La France est devenue le premier pays hors d’Afrique à confirmer un cas d’Ebola dans le cadre de la 17è épidémie qui frappe la République démocratique du Congo (RDC) depuis plusieurs semaines. Le patient est un médecin de nationalité congolaise, salarié de l’ONG Alima, qui travaillait à l’épicentre de l’épidémie en province d’Ituri avant d’en repartir le 19 juin dernier. Son état est suivi de près par les autorités sanitaires françaises.

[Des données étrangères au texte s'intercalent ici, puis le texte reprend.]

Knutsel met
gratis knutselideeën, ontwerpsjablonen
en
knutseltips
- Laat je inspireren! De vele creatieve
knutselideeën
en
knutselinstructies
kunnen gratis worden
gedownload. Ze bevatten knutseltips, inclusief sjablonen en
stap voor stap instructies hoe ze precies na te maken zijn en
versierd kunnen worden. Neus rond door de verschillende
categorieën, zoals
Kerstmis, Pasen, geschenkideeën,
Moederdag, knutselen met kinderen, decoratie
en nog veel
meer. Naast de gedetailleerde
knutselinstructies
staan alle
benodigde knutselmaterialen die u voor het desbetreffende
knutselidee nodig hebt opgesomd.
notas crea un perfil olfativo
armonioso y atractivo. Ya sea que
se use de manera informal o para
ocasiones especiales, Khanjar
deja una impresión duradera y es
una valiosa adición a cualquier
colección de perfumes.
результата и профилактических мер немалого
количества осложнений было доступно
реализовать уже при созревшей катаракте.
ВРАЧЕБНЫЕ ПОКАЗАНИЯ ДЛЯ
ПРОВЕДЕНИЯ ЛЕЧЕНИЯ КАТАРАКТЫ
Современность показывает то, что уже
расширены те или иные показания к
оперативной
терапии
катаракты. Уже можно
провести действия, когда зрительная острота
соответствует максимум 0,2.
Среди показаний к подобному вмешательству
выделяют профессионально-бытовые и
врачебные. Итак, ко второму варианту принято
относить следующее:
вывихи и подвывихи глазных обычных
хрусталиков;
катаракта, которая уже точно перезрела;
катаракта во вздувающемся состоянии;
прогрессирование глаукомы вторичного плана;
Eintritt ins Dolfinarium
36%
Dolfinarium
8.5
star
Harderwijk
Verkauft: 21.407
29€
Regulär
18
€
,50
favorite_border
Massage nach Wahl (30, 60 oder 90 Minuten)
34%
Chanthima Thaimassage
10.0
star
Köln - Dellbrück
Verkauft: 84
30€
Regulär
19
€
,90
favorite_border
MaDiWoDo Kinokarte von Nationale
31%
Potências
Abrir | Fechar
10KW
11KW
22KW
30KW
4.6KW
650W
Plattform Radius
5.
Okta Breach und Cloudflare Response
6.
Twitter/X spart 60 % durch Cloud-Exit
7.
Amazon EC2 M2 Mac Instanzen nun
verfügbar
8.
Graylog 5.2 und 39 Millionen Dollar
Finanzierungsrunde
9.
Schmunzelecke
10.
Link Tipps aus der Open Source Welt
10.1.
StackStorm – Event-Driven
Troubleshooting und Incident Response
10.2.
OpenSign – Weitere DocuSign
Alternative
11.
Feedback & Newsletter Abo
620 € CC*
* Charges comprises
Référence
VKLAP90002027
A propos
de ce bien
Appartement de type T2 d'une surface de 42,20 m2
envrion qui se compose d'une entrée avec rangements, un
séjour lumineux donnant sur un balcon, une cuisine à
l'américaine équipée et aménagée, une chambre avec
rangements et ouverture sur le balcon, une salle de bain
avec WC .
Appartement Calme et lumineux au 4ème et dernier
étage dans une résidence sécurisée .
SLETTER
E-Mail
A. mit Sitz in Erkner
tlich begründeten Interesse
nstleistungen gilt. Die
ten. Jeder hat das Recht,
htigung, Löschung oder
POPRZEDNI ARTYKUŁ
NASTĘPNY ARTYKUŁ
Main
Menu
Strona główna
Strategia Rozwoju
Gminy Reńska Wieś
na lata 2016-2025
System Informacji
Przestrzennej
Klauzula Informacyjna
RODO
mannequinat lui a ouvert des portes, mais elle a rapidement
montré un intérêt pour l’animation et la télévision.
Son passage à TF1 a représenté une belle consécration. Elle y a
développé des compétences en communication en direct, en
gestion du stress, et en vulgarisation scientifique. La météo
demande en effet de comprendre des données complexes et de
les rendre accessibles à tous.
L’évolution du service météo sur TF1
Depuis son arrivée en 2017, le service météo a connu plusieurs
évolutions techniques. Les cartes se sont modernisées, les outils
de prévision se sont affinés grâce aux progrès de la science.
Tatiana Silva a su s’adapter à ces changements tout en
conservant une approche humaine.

La souche Bundibugyo, sans vaccin spécifique
L’épidémie sévit en Ituri, province du nord-est congolais frontière du Soudan du Sud et de l’Ouganda. La particularité de cette 17è épidémie est de mettre en jeu une souche rare du virus Ebola, dite Bundibugyo, contre laquelle il n’existe actuellement ni vaccin homologué ni traitement spécifique. En RDC, le bilan dépasse désormais 300 morts et plus de 1 100 personnes contaminées. Des essais cliniques de nouveaux protocoles thérapeutiques ont été lancés par l’OMS.
Des frontières fermées : une réponse contre-productive
Face à l’annonce du cas français, plusieurs pays ont réagi en fermant leurs frontières avec la RDC ou en suspendant les visas. Une réaction que l’Organisation mondiale de la santé (OMS) juge précisement contre-productive : l’isolement entrave la réponse humanitaire et sanitaire, tout en alimentant la stigmatisation des populations touchées et le déficit de confiance envers les autorités de santé. L’OMS a déclaré une alerte sanitaire internationale pour coordonner la réponse mondiale.
Les leçons des épidémies précédentes
Les épidémies d’Ebola précédentes ont démontré que la transparence, la coordination internationale et l’implication des communautés locales sont les clés d’une maîtrise efficace. En RDC, les centres de traitement déjà saturés — avec un taux d’occupation de plus de 85 % — et le manque d’équipements de base soulignent l’urgence d’un soutien international renforcé. Le souvenir de l’épidémie de 2018–2020 en Ituri, qui avait fait plus de 2 000 morts, accentue la mobilisation des acteurs de santé mondiale.